Input for this task below:
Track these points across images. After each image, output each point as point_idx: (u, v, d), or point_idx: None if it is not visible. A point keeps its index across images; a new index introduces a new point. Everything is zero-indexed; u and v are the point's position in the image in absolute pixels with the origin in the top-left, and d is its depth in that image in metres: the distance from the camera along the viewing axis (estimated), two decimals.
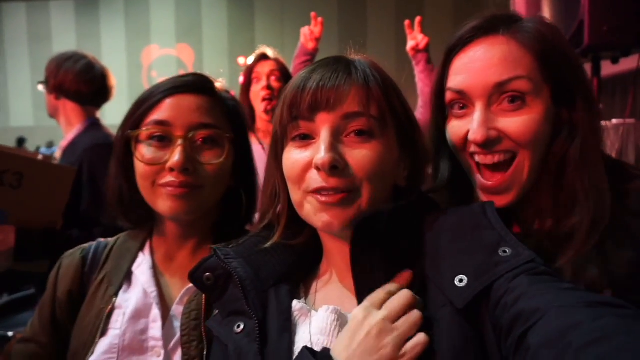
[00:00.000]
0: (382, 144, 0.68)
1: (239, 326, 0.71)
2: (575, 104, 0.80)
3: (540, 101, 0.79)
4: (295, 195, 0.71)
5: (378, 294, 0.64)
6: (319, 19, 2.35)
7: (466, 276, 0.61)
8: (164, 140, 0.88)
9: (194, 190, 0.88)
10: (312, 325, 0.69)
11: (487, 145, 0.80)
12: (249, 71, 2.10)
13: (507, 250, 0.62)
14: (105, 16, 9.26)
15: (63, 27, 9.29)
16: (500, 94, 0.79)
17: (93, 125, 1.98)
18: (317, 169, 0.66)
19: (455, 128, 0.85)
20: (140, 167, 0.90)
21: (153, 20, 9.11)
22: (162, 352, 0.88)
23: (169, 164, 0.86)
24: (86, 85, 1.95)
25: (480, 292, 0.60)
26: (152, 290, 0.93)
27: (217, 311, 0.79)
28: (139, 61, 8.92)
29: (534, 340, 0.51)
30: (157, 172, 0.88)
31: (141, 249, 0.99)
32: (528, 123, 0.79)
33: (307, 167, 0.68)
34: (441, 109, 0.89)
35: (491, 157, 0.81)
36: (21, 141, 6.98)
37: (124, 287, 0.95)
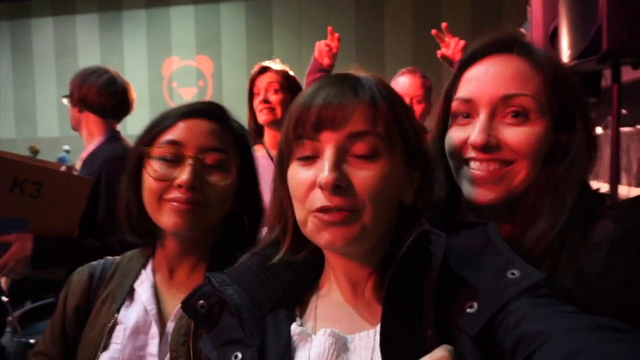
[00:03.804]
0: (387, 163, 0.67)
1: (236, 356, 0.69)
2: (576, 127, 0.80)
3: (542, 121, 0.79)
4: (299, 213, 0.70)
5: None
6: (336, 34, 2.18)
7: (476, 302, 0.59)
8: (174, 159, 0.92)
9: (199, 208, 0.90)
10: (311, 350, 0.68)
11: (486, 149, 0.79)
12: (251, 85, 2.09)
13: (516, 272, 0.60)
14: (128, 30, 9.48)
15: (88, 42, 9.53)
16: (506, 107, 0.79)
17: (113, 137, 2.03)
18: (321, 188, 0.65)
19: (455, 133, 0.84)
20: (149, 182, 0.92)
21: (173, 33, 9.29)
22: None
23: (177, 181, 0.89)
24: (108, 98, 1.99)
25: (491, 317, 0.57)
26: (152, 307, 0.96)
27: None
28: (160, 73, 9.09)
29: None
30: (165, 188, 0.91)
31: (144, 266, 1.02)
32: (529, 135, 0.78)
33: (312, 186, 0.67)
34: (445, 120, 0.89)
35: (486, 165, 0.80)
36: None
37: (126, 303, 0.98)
End of Input for this task.
Input for this task below:
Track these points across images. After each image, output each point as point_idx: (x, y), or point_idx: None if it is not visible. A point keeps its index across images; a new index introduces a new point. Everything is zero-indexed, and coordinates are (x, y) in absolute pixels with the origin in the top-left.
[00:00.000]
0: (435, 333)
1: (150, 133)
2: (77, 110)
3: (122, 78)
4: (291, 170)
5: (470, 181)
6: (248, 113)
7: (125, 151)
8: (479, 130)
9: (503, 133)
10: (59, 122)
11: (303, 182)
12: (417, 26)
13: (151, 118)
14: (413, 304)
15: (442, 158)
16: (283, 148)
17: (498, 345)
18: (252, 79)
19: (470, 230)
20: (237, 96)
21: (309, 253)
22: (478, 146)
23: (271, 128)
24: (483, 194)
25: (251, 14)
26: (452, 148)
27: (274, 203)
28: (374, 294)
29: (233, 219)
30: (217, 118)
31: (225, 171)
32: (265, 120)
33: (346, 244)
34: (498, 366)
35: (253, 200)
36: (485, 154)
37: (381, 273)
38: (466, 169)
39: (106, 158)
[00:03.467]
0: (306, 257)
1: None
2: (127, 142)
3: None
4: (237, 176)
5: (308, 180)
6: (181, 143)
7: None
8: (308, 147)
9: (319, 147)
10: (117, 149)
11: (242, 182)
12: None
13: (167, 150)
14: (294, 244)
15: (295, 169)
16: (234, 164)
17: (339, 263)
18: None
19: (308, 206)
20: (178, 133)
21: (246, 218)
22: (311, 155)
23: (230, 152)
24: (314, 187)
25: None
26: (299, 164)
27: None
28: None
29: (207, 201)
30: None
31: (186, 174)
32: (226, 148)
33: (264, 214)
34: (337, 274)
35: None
End of Input for this task.
Exercise instructions: Scan the records above and report every line with the string "Everything".

Written answer:
Track these points across images. After each image, output each point as point_idx: (u, v, d), or point_idx: None if it is not visible. A point keeps its index across images; a new index introduces a new point. Everything is zero-indexed; u and v are the point's position in the image in absolute pixels with the origin in the top-left, and d is its depth in that image in metres: the distance from the camera along the viewing axis (estimated), two decimals.
Track these points across images. After each image, output each point as point_idx: (x, y), or point_idx: None if it is not visible. A point keeps its index across images; a new index introduces a new point. Everything is zero-indexed, and coordinates are (x, y) in absolute pixels with the origin in the top-left.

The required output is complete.